Chávez Myra N, Aedo Geraldine, Fierro Fernando A, Allende Miguel L, Egaña José T
Department of Plastic Surgery and Hand Surgery, University Hospital rechts der Isar, Technische Universität MünchenMunich, Germany; Department of Biology, FONDAP Center for Genome Regulation, Faculty of Science, Universidad de ChileSantiago, Chile; Department of Biochemistry and Molecular Biology, FONDAP Advanced Center for Chronic Diseases (ACCDiS) and Center for Molecular Studies of the Cell (CEMC), Faculty of Chemical and Pharmaceutical Sciences, Faculty of Medicine, University of ChileSantiago, Chile.
Department of Biology, FONDAP Center for Genome Regulation, Faculty of Science, Universidad de Chile Santiago, Chile.
Front Physiol. 2016 Mar 8;7:56. doi: 10.3389/fphys.2016.00056. eCollection 2016.
Angiogenesis is the process through which new blood vessels are formed from preexisting ones and plays a critical role in several conditions including embryonic development, tissue repair and disease. Moreover, enhanced therapeutic angiogenesis is a major goal in the field of regenerative medicine and efficient vascularization of artificial tissues and organs is one of the main hindrances in the implementation of tissue engineering approaches, while, on the other hand, inhibition of angiogenesis is a key therapeutic target to inhibit for instance tumor growth.
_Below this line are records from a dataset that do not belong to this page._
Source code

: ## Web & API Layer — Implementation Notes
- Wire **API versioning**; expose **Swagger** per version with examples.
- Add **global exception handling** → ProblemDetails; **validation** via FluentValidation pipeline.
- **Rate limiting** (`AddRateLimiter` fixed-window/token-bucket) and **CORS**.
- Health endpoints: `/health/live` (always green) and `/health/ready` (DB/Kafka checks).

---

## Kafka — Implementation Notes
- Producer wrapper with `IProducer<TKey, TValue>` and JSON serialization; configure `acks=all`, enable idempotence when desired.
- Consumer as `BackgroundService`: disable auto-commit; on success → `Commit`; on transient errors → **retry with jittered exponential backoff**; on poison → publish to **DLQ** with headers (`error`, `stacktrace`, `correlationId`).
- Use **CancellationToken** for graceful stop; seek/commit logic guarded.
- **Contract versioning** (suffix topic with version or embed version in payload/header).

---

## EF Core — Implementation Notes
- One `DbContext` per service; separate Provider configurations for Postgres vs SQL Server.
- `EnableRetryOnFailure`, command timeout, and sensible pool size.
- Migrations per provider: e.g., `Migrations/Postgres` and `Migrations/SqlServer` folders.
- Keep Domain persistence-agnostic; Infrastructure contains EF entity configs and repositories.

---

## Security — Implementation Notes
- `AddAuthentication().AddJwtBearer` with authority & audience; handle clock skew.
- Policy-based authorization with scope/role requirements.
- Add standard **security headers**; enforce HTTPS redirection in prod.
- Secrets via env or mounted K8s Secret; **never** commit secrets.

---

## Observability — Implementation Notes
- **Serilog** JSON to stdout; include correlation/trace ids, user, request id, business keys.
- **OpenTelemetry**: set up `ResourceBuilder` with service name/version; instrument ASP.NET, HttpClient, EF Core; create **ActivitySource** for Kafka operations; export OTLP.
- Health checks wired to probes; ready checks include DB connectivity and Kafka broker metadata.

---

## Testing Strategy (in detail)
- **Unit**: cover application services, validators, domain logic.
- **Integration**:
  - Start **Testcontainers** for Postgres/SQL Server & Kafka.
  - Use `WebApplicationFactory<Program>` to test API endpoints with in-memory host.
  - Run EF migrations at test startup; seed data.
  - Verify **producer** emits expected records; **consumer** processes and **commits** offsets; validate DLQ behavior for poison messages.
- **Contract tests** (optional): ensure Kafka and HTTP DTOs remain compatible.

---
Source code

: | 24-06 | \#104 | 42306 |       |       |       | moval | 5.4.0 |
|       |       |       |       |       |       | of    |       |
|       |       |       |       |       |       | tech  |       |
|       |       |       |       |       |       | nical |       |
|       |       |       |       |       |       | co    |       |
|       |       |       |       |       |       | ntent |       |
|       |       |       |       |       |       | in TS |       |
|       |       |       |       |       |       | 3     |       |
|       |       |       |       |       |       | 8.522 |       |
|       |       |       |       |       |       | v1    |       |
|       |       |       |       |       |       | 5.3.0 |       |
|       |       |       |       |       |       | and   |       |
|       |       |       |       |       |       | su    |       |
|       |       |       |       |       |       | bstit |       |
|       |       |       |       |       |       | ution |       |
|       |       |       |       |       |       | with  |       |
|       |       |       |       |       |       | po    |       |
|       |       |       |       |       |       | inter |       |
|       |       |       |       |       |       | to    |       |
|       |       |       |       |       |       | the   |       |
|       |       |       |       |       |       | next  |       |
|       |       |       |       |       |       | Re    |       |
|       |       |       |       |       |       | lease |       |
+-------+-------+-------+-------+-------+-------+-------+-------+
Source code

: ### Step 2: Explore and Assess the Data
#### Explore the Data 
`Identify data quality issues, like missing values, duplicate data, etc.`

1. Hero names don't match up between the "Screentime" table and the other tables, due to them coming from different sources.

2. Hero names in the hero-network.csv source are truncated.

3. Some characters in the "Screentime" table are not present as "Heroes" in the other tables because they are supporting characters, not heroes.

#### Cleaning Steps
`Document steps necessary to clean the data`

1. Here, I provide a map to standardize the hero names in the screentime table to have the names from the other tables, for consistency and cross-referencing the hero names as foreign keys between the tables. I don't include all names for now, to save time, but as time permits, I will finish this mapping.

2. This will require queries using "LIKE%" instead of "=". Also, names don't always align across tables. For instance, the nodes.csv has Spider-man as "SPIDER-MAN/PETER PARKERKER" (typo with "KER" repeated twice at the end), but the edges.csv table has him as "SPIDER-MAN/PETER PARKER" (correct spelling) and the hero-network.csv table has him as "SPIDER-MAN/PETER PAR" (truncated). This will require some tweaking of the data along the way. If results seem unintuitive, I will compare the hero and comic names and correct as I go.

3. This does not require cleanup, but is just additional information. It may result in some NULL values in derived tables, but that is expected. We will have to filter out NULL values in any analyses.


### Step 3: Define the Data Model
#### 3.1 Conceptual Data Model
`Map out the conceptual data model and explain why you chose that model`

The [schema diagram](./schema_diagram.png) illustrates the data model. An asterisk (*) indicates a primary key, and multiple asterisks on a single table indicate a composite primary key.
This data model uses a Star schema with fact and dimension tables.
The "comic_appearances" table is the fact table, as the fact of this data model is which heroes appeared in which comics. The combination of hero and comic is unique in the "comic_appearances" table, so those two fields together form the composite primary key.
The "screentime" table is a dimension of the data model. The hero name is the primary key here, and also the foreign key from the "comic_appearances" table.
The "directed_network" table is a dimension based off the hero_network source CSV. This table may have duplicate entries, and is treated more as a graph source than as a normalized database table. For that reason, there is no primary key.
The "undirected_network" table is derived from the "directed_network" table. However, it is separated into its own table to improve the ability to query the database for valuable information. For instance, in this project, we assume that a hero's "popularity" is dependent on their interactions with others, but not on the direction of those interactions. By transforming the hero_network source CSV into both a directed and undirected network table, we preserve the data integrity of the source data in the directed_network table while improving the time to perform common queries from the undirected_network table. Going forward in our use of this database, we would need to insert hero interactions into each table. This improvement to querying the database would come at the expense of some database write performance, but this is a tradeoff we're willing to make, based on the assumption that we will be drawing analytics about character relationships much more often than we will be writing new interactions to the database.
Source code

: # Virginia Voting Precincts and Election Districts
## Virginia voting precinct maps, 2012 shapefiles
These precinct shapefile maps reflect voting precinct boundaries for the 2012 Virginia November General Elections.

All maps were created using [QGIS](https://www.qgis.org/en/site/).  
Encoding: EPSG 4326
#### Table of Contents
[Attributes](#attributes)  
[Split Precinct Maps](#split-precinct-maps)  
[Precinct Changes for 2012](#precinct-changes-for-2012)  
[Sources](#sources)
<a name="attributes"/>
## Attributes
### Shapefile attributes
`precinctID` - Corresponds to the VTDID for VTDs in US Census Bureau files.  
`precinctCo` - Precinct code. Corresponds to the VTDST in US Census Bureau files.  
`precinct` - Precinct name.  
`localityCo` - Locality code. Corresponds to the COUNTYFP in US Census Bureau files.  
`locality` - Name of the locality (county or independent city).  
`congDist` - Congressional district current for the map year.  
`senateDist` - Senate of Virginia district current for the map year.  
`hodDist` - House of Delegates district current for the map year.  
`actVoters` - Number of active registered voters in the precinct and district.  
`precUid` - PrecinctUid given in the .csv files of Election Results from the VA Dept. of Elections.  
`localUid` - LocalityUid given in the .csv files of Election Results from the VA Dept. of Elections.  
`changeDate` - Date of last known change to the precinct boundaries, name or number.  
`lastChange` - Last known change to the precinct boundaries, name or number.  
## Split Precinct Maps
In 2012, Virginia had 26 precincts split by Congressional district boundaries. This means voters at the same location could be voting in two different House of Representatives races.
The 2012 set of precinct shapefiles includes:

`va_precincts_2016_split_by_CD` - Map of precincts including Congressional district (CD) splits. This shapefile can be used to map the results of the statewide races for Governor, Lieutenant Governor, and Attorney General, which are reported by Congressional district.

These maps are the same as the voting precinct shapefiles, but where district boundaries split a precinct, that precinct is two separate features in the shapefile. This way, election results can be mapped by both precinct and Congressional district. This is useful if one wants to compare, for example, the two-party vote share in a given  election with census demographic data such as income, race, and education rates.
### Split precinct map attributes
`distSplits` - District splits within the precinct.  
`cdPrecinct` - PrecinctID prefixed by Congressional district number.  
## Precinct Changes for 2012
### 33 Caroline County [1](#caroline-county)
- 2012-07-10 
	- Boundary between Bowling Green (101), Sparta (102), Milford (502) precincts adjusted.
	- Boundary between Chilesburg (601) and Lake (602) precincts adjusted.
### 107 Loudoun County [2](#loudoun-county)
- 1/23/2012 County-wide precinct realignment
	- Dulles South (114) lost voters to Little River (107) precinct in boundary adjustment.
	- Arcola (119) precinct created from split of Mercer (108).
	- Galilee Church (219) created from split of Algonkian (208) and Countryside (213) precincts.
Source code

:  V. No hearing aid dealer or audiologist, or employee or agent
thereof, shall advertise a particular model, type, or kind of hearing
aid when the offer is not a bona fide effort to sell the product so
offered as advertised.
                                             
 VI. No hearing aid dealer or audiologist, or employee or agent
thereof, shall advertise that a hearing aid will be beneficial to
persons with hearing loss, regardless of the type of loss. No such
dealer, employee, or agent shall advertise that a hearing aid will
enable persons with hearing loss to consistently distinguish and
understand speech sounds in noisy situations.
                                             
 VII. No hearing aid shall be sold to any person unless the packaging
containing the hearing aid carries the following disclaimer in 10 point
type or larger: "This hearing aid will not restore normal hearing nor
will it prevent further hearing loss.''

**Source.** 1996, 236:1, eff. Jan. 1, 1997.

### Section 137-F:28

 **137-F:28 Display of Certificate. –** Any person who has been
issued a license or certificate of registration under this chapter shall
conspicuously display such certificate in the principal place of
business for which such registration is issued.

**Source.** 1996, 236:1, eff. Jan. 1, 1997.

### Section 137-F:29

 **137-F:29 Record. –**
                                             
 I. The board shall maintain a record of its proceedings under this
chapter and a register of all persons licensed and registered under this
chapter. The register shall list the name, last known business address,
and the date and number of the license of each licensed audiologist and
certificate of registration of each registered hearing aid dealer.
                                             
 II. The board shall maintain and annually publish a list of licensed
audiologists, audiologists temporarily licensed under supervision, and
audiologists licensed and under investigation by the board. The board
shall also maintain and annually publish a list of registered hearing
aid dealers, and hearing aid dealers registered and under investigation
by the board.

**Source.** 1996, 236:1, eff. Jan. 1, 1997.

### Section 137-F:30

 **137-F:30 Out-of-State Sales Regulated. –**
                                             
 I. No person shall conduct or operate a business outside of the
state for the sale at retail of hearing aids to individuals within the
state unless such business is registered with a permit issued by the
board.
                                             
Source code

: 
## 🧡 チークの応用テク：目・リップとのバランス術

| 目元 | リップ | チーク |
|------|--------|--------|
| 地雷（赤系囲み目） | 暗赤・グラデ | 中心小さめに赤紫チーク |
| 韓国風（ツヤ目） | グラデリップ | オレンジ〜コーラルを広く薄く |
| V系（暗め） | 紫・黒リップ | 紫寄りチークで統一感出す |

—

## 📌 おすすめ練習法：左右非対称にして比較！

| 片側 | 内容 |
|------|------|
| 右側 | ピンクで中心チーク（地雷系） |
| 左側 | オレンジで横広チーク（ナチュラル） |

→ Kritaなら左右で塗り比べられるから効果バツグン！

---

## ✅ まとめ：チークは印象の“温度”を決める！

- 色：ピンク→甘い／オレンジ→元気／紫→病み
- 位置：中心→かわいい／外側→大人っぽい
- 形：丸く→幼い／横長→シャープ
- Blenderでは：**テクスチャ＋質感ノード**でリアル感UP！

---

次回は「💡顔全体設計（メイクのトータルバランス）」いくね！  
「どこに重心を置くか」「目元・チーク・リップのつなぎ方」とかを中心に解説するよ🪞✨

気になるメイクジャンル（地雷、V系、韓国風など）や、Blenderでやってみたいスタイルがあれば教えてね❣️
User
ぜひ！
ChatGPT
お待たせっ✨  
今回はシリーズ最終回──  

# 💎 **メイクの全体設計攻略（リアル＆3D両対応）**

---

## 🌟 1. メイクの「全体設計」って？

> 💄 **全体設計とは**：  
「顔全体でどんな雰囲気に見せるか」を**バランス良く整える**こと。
During the last decades, the understanding of cellular and molecular mechanisms involved in this process has been matter of intense research. In this regard, several in vitro and in vivo models have been established to visualize and study migration of endothelial progenitor cells, formation of endothelial tubules and the generation of new vascular networks, while assessing the conditions and treatments that either promote or inhibit such processes. In this review, we address and compare the most commonly used experimental models to study angiogenesis in vitro and in vivo. In particular, we focus on the implementation of the zebrafish (Danio rerio) as a model to study angiogenesis and discuss the advantages and not yet explored possibilities of its use as model organism.
血管生成是指从已有的血管中形成新血管的过程,在包括胚胎发育、组织修复和疾病在内的多种情况中发挥着关键作用。此外,增强治疗性血管生成是再生医学领域的一个主要目标,而人工组织和器官的有效血管化是实施组织工程方法的主要障碍之一,另一方面,抑制血管生成是抑制肿瘤生长等的关键治疗靶点。在过去几十年里,对这一过程中涉及的细胞和分子机制的理解一直是深入研究的课题。在这方面,已经建立了几种体外和体内模型,以可视化和研究内皮祖细胞的迁移、内皮小管的形成以及新血管网络的生成,同时评估促进或抑制这些过程的条件和治疗方法。在这篇综述中,我们阐述并比较了体外和体内研究血管生成最常用的实验模型。特别地,我们重点介绍了将斑马鱼(Danio rerio)作为研究血管生成的模型的应用,并讨论了将其用作模式生物的优势以及尚未探索的可能性。